- **AIM OF THE TASK**
Summarize the early-morning account in two sentences.

- **SOURCE DOCUMENT**
Hey look, it’s a picture of my head at 7:45 this morning! But let me start at the beginning of the story, not at the unpleasant conclusion.
3:08 AM: Number Two is hungry and crying. I stumble from bed, locate his bottle, and sit down to feed him in the living room. One burp, a little whimper, and he’s back to sleep. So far so good.
5:10 AM: Number Two is awake. I nudge my wife that it’s her turn. I’m not sure if I fall back asleep.
6:01 AM: Child Harbat comes thumping down the hall and my only thought is, “No.” She comes in our room, asks to snuggle, and gets into bed next to me and begins to squirm. Her method of snuggling is to whisper songs, rhythmically kick her feet, pull on my hands, and ask me questions in a loud voice.
6:24 AM: I relent and get out of bed. CH is now hiding under the covers, threatening to wake my wife. I bring in slippers and a robe and inform her highness that breakfast will be ready shortly.
6:34 AM: Breakfast is made and I am alone at the table. Across from me sits a plate with two slices of buttered toast, a bowl with plain yogurt with the honey STIRRED IN (per repeated requests) and a cup of fresh, not old, water.

- **SOURCE INFORMATION**
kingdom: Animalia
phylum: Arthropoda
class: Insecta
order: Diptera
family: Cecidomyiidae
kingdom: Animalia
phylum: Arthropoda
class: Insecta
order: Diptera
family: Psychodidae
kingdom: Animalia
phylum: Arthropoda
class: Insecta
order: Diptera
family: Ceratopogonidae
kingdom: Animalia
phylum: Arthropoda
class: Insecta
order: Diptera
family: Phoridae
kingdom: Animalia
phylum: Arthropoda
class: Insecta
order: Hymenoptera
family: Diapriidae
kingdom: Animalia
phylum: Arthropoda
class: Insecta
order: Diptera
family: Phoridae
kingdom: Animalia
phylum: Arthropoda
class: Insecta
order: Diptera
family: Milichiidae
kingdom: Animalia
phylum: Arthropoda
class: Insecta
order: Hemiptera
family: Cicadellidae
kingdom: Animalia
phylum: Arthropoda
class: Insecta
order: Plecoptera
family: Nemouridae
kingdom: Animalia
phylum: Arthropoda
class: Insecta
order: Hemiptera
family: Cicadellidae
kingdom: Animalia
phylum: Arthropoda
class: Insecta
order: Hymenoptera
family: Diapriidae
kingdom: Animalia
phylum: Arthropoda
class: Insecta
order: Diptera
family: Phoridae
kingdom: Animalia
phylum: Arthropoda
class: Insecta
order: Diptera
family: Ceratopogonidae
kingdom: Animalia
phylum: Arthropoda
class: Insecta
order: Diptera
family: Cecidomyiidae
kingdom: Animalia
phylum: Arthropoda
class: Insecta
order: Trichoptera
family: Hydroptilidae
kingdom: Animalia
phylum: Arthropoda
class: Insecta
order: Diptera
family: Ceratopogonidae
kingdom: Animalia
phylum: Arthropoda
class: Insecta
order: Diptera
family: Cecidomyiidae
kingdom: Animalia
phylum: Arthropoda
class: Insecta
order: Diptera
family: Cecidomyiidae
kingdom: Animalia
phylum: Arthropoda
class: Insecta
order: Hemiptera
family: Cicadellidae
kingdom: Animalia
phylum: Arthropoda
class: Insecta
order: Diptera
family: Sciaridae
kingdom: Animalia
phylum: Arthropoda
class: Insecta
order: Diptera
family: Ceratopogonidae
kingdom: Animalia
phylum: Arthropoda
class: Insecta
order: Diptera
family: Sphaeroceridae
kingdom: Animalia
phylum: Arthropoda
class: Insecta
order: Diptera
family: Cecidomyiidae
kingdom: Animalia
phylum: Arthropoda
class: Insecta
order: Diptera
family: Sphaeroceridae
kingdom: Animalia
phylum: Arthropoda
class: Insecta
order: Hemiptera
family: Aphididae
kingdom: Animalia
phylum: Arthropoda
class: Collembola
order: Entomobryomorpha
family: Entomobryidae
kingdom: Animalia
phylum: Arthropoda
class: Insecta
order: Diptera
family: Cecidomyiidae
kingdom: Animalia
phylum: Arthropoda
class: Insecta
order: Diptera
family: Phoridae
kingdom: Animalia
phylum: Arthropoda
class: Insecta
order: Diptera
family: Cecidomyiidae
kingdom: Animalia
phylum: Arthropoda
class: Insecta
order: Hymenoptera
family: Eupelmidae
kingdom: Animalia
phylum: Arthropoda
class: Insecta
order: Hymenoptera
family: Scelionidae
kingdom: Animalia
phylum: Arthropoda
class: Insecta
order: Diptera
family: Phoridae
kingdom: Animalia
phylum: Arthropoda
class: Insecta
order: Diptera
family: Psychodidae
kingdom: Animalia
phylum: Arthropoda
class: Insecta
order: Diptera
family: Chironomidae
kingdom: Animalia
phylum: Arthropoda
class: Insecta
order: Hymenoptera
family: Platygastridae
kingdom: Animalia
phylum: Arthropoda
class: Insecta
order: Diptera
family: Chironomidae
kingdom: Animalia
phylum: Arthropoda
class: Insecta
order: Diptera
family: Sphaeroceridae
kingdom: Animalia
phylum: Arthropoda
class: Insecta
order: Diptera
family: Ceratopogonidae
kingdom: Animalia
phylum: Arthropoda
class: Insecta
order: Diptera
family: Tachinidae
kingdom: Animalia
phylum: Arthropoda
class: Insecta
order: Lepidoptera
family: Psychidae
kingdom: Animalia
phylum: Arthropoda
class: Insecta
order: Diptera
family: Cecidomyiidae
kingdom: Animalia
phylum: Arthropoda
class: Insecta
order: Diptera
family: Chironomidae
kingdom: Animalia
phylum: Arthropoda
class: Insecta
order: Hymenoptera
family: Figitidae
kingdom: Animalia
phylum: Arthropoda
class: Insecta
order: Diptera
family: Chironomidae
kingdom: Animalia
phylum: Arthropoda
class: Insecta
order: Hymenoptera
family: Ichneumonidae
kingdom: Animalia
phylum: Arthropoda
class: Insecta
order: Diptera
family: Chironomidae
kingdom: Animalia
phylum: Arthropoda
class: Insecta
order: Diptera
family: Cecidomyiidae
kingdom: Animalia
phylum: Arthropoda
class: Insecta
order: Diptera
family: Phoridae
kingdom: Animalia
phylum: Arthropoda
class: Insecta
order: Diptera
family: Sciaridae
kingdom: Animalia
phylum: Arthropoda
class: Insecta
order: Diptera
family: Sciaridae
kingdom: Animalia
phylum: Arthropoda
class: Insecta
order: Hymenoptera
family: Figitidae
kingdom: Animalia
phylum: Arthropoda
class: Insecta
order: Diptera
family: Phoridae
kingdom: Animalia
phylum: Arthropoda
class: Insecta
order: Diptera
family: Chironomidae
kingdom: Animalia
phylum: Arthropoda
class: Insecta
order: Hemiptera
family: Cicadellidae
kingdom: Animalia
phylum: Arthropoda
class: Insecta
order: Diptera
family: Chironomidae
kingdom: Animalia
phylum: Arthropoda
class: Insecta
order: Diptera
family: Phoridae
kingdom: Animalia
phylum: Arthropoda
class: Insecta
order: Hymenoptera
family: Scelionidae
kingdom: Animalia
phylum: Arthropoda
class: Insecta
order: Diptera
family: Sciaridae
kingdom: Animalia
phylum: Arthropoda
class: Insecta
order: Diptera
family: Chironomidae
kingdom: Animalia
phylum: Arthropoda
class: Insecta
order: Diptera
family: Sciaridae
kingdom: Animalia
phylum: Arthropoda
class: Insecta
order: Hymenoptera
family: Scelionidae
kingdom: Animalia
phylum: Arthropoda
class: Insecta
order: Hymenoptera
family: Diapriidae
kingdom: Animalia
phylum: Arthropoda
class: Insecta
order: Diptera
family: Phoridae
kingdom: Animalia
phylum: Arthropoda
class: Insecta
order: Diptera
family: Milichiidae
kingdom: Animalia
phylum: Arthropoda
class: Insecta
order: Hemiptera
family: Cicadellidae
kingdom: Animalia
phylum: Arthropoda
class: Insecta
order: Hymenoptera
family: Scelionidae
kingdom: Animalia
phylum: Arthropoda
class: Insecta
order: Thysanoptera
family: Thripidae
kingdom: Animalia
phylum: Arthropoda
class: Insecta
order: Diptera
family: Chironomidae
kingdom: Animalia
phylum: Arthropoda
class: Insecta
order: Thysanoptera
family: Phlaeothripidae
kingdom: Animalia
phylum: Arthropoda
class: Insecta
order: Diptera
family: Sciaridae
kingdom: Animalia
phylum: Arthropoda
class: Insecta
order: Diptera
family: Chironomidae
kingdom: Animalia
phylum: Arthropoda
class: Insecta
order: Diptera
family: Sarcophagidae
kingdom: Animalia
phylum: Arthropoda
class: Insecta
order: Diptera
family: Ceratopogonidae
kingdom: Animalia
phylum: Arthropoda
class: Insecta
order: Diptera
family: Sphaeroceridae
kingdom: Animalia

- **SOLUTION TO THIS EXERCISE**
The writer feeds Number Two at 3:08 AM and nudges their wife to take the 5:10 AM waking. Child Harbat then comes in at 6:01 AM and squirms in bed, and by 6:34 AM the writer has made her breakfast of buttered toast, yogurt with the honey stirred in and fresh water, but sits alone at the table.